═════ DATASET CONTENT

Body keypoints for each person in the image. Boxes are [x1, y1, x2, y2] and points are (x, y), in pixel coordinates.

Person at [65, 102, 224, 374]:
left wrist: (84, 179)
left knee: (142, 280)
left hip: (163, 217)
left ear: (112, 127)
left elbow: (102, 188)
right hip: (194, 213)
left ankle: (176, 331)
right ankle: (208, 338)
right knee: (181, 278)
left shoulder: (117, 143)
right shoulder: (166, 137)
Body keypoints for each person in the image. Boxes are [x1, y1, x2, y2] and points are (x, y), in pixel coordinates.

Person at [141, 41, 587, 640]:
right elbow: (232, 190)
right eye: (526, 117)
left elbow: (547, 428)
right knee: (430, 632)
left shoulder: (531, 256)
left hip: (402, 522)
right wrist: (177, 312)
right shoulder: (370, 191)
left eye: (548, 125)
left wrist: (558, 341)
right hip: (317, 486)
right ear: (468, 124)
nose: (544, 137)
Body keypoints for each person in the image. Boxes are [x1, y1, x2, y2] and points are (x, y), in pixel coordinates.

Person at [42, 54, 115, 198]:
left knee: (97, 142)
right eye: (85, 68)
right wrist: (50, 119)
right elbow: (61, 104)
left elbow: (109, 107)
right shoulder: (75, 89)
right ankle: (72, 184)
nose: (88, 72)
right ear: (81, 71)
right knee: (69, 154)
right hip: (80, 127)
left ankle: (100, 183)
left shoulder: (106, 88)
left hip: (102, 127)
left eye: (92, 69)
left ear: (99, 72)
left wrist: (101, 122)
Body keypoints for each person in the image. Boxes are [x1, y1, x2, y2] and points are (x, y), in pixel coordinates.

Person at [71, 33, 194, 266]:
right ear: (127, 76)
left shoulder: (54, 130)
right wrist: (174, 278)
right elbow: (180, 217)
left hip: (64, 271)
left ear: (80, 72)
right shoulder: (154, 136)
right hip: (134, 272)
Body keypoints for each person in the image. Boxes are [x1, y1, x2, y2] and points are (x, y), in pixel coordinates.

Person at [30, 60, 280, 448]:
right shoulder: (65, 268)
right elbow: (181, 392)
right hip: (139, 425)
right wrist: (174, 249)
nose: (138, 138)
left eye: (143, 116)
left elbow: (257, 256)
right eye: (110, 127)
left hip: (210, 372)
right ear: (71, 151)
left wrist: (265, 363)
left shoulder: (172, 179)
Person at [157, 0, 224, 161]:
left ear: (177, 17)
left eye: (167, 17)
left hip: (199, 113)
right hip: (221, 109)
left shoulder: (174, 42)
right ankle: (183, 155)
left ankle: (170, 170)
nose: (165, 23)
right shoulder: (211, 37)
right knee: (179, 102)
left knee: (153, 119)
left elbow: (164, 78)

══════════

- TASK
Your answer should be the data above, retyped in full and unaltered.

- EXERCISE ANSWER
Body keypoints for each person in the image. Boxes are [x1, y1, x2, y2] and points are (x, y), in pixel coordinates.

Person at [65, 102, 224, 374]:
left wrist: (84, 179)
left knee: (142, 280)
left hip: (163, 217)
left ear: (112, 127)
left elbow: (102, 188)
right hip: (194, 213)
left ankle: (176, 331)
right ankle: (208, 338)
right knee: (181, 278)
left shoulder: (117, 143)
right shoulder: (166, 137)
Body keypoints for each person in the image. Boxes are [x1, y1, x2, y2] and points are (x, y), in pixel coordinates.

Person at [141, 41, 587, 640]:
right elbow: (232, 190)
right eye: (526, 117)
left elbow: (547, 428)
right knee: (430, 632)
left shoulder: (531, 256)
left hip: (402, 522)
right wrist: (177, 312)
right shoulder: (370, 191)
left eye: (548, 125)
left wrist: (558, 341)
right hip: (317, 486)
right ear: (468, 124)
nose: (544, 137)
Body keypoints for each person in the image. Boxes are [x1, y1, x2, y2] and points are (x, y), in pixel coordinates.

Person at [42, 54, 115, 198]:
left knee: (97, 142)
right eye: (85, 68)
right wrist: (50, 119)
right elbow: (61, 104)
left elbow: (109, 107)
right shoulder: (75, 89)
right ankle: (72, 184)
nose: (88, 72)
right ear: (81, 71)
right knee: (69, 154)
right hip: (80, 127)
left ankle: (100, 183)
left shoulder: (106, 88)
left hip: (102, 127)
left eye: (92, 69)
left ear: (99, 72)
left wrist: (101, 122)
Body keypoints for each person in the image. Boxes are [x1, y1, x2, y2] and points are (x, y), in pixel coordinates.

Person at [71, 33, 194, 266]:
right ear: (127, 76)
left shoulder: (54, 130)
right wrist: (174, 278)
right elbow: (180, 217)
left hip: (64, 271)
left ear: (80, 72)
right shoulder: (154, 136)
right hip: (134, 272)
Body keypoints for each person in the image. Boxes are [x1, y1, x2, y2] and points are (x, y), in pixel coordinates.

Person at [30, 60, 280, 448]:
right shoulder: (65, 268)
right elbow: (181, 392)
right hip: (139, 425)
right wrist: (174, 249)
nose: (138, 138)
left eye: (143, 116)
left elbow: (257, 256)
right eye: (110, 127)
left hip: (210, 372)
right ear: (71, 151)
left wrist: (265, 363)
left shoulder: (172, 179)
Person at [157, 0, 224, 161]:
left ear: (177, 17)
left eye: (167, 17)
left hip: (199, 113)
right hip: (221, 109)
left shoulder: (174, 42)
right ankle: (183, 155)
left ankle: (170, 170)
nose: (165, 23)
right shoulder: (211, 37)
right knee: (179, 102)
left knee: (153, 119)
left elbow: (164, 78)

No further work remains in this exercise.